**** GIVEN TEXT

ITALIAN HAM-AND-CHEESE STUFFED CHICKEN BREASTS
This is a VERY EASY dish to make, I promise. Very elegant dish, as well, and with only about 250 calories per serving. I HIGHLY recommend using good quality prosciutto and Muenster for this. For novice cooks, if you freeze the chicken breasts for a bit before slicing them, they are MUCH easier to slice.
Provided by KatiesMama
Categories Chicken Breast
Time 25m
Yield 4 serving(s)
Number Of Ingredients 9
Steps:
- Slice chicken breasts horizontally without cutting all the way through; open so breasts are flat. Place between 2 pieces of plastic wrap; pound gently with flat side of meat mallet.

********
**** DATASET CONTENT

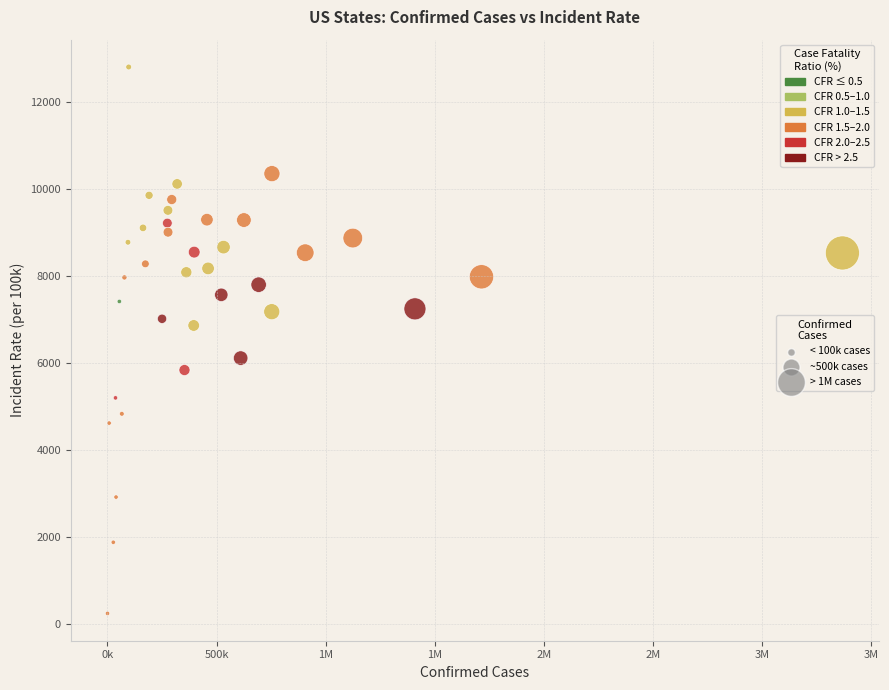

What is the range of X values (max minus min)?

3367238.0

********

Pick up the Italian stuffed chicken breast recipe after its first step and write the remaining steps.

RESULT FOR THIS EXERCISE:
- In small bowl, stir together parsley and mustard; spread over half of each chicken breast. Top each with half slices of cheese and prosciutto. Fold breasts to enclose stuffing; pressing edges together to seal. Sprinkle with salt. Place flour on plate; dip chicken in flour, tapping to remove excess.
- Heat oil in large nonstick skillet over meium heat until hot. Add chciken, cook 6-10 minutes or until golden brown, no longer pink in the center, and juices run clear. Place of serving platter.
- Increase heat to medium high. Add wine to skillet; cook 30-60 seconds until slightly reduced, stirring to scrape up any browned bits from bottom of skillet. Pour over chicken.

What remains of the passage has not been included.